The most recently adjourned Congressional body, steeped in fringe politics and partisan interests, could barely perform its most fundamental civic duty of voting on and passing laws. It was the most inefficient and unproductive Congress ever, compromising the least to consider the fewest bills, while enacting even fewer — many of which were routine or mundane matters like reapproving administrative procedures or formally naming post offices. Meanwhile, the U.S. Postal Service hangs on the brink of bankruptcy.
A Senate that is constitutionally sanctioned to form its own rules and procedures has embraced obstructionism to influence lawmaking in the form of the filibuster. So long as someone keeps talking — and boy do these senators ever love to hear themselves talk — no one has to worry about actually passing laws. The Senate does not have to do its job.
Congress allegedly serves ordinary citizens in matters of law, but our representatives have focused mostly on promoting themselves, kowtowing to deep pockets and special interests in a perpetual effort to stay in office. Lobbying has become a $3 billion-a-year industry with a revolving door plainly situated between the public and private sectors.
Even if a cabal of billionaires were ultimately unable to purchase the presidency for their fanatical free-market darling, it is no less assuring that President Barack Obama’s greatest financial supporters — including Hollywood and the banking industry — benefited from considerable tax breaks embedded in the recent band-aid legislation addressing the fiscal cliff. Meanwhile, taxes increased for just about everyone, while essentially nothing was done to curb an unsustainable, decade-long federal spending spree. (Congress says they will sort all that out in two months.

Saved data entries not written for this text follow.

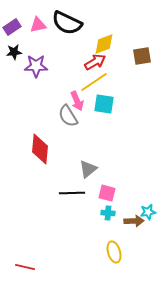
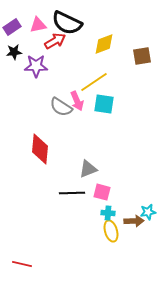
red arrow: moved 40 px left, 21 px up
gray semicircle: moved 7 px left, 9 px up; rotated 25 degrees counterclockwise
gray triangle: rotated 18 degrees clockwise
pink square: moved 5 px left, 1 px up
yellow ellipse: moved 3 px left, 21 px up
red line: moved 3 px left, 3 px up
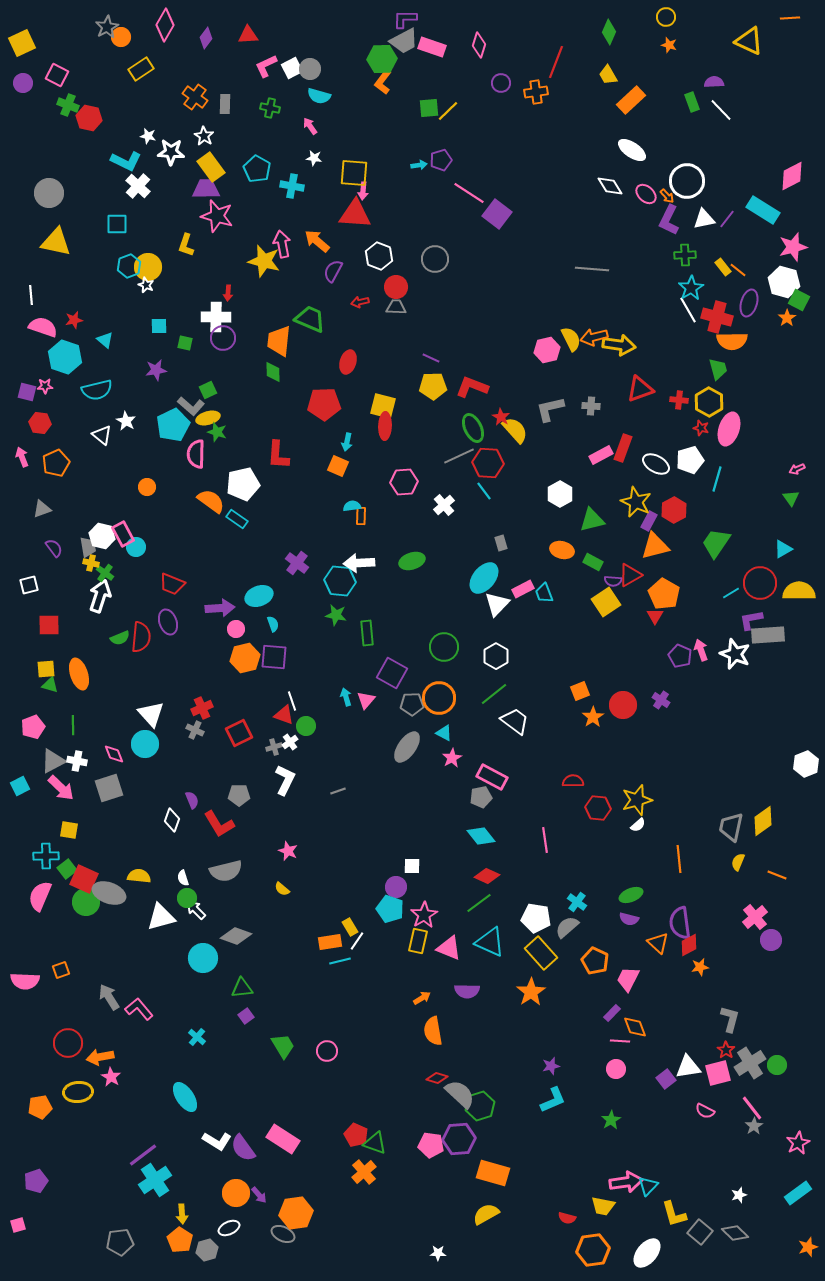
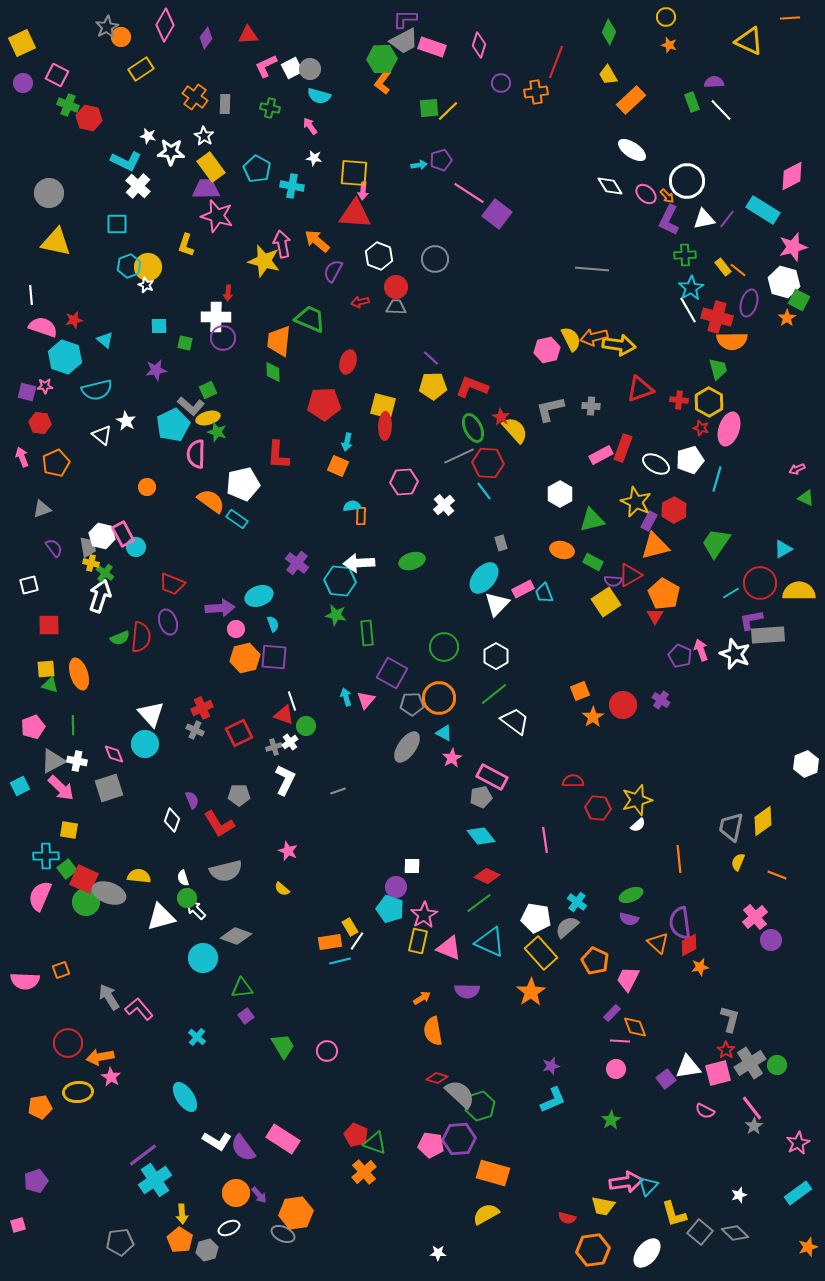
purple line at (431, 358): rotated 18 degrees clockwise
green triangle at (791, 498): moved 15 px right; rotated 30 degrees counterclockwise
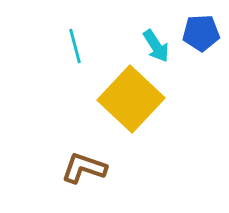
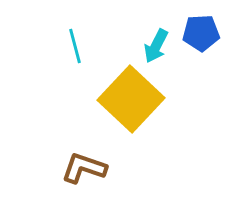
cyan arrow: rotated 60 degrees clockwise
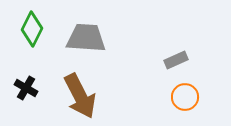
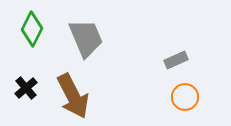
gray trapezoid: rotated 63 degrees clockwise
black cross: rotated 20 degrees clockwise
brown arrow: moved 7 px left
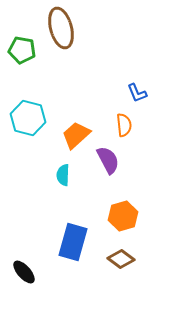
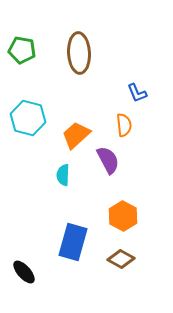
brown ellipse: moved 18 px right, 25 px down; rotated 12 degrees clockwise
orange hexagon: rotated 16 degrees counterclockwise
brown diamond: rotated 8 degrees counterclockwise
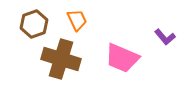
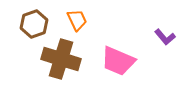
pink trapezoid: moved 4 px left, 3 px down
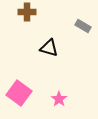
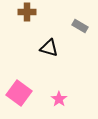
gray rectangle: moved 3 px left
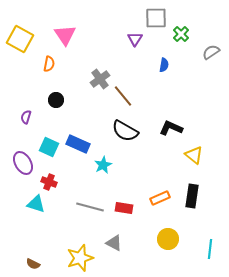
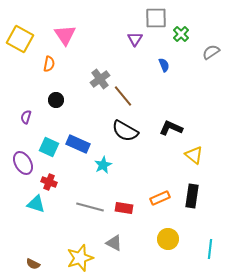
blue semicircle: rotated 32 degrees counterclockwise
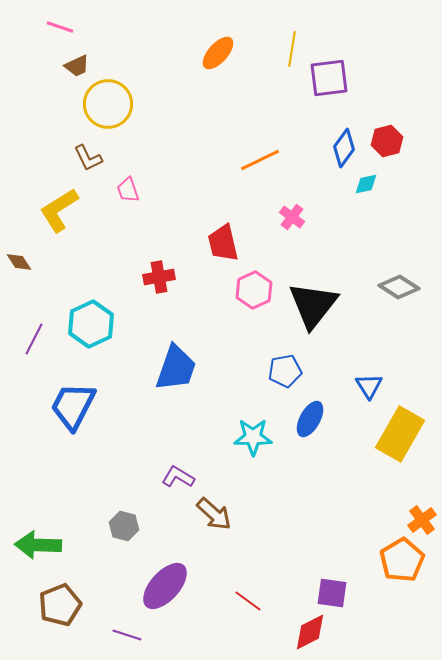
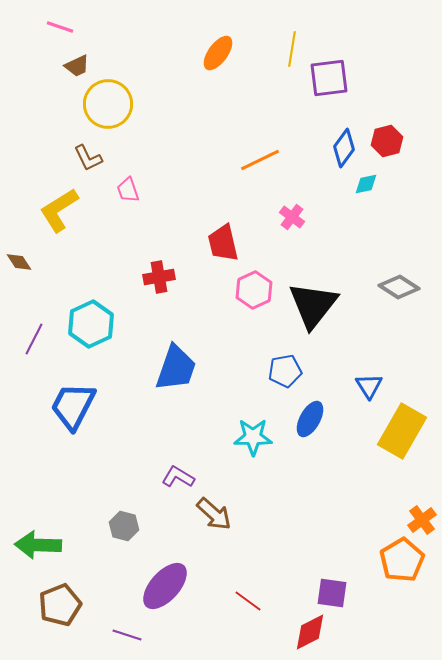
orange ellipse at (218, 53): rotated 6 degrees counterclockwise
yellow rectangle at (400, 434): moved 2 px right, 3 px up
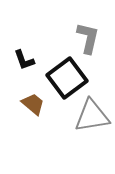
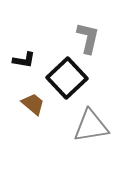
black L-shape: rotated 60 degrees counterclockwise
black square: rotated 6 degrees counterclockwise
gray triangle: moved 1 px left, 10 px down
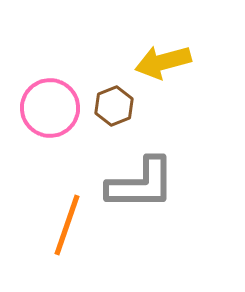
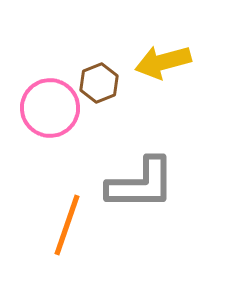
brown hexagon: moved 15 px left, 23 px up
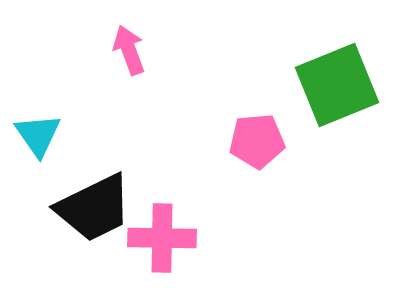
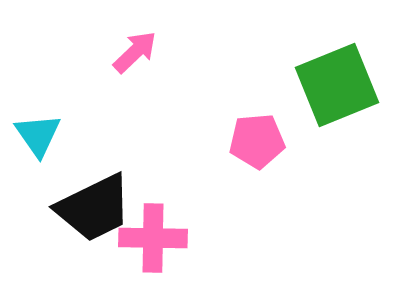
pink arrow: moved 6 px right, 2 px down; rotated 66 degrees clockwise
pink cross: moved 9 px left
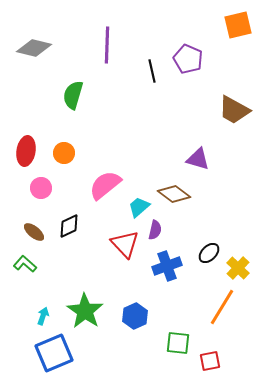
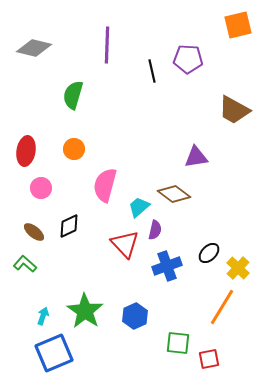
purple pentagon: rotated 20 degrees counterclockwise
orange circle: moved 10 px right, 4 px up
purple triangle: moved 2 px left, 2 px up; rotated 25 degrees counterclockwise
pink semicircle: rotated 36 degrees counterclockwise
red square: moved 1 px left, 2 px up
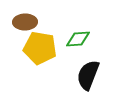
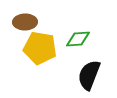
black semicircle: moved 1 px right
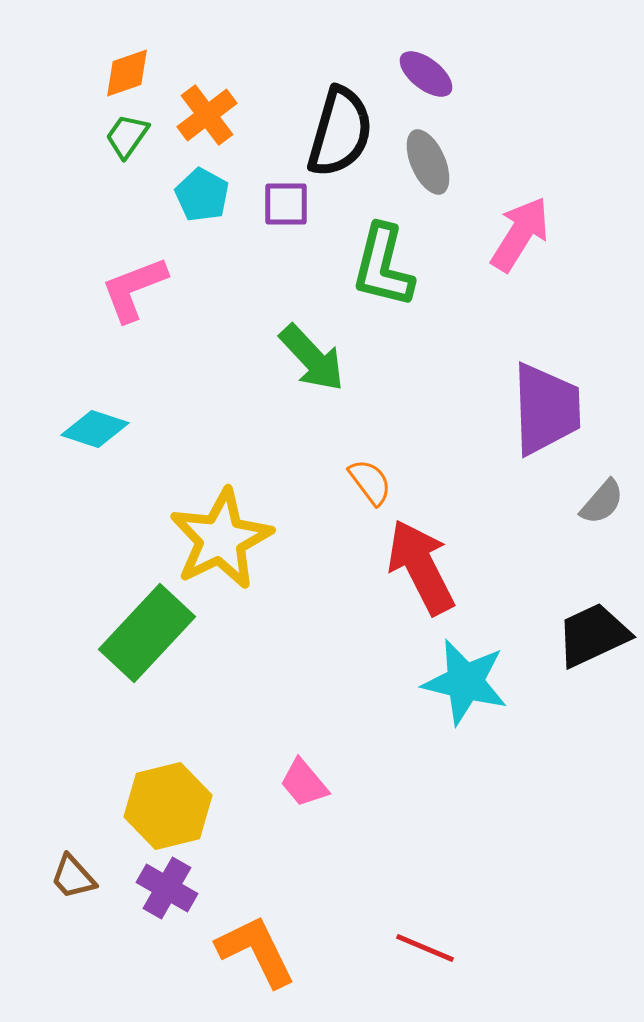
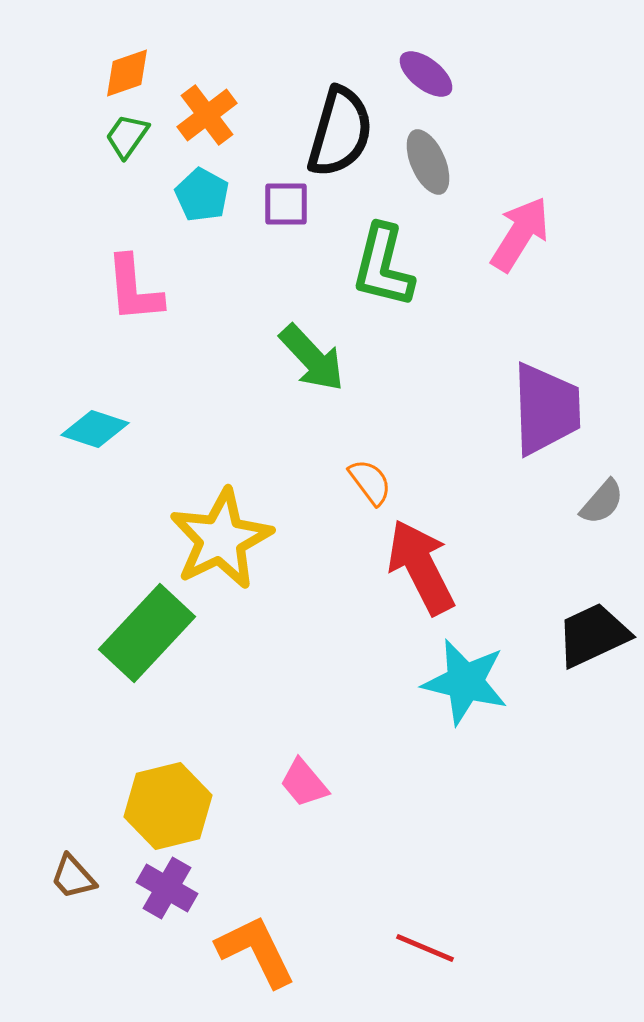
pink L-shape: rotated 74 degrees counterclockwise
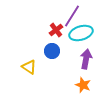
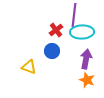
purple line: moved 2 px right, 1 px up; rotated 25 degrees counterclockwise
cyan ellipse: moved 1 px right, 1 px up; rotated 15 degrees clockwise
yellow triangle: rotated 14 degrees counterclockwise
orange star: moved 4 px right, 5 px up
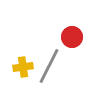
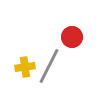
yellow cross: moved 2 px right
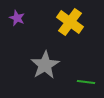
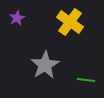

What reason could we possibly have not to believe them?)
Tax breaks for corporations are one thing, but exoneration for clear criminal activity is another entirely. I could face life in prison for distributing cocaine just once at Dartmouth. British bank HSBC knowingly helped Mexican drug cartels launder billions of dollars through the U.S. banking system over the course of a decade. The Department of Justice slapped the bank with a hefty fine but refused to pursue criminal charges, citing fears of destabilizing the global financial system. First they were too big to fail. Now they are too big to jail.
While innocent moviegoers and schoolchildren are gunned down, our nation defers to a vaguely-worded passage in a 200-year-old document, as if our nation’s founders had prophesized the development and proliferation of lethally accurate, high-powered hunting rifles when crafting the Bill of Rights. A similarly reflexive concession to the preceding amendment prompted our most powerful judicial body to sanction unlimited, anonymous campaign donations and to defend the Westboro Baptist Church’s hateful spew over the privacy and respect of fallen soldiers.
If our legislative framework is failing us, Constitutional chicanery has often served as our primary mode of societal progress. The federal government was entirely powerless against nefarious private interests until it used a liberal reading of the commerce and elastic clauses to justify an expansion of powers. And while we surely require a formal framework to organize an American polity, maybe it’s time, after more than two centuries, that we reevaluate or even renovate that framework. Maybe instead of jury-rigging legal arguments to stay in line with some constitutional precedent, we need to reconsider the Constitution itself.
I acknowledge that mine is an audacious suggestion. To be clear, I fully appreciate the ingenuity of our Founders’ creation and do not propose a complete overhaul. But the idea that the social, cultural and political environment in which our Constitution was created would yield solutions that remain eternally relevant in an increasingly complex and interconnected world is absurd. The Founders may have known this — Article V allows for the ratification of individual constitutional amendments and more radically, the formation of a Constitutional Convention to propose and enact multiple amendments at once.
The need for such a convention and a comprehensive reformulation of a systemically problematic political system is inevitable. That may come two or two thousand years in the future, but in light of recent events, the conversation is warranted right now.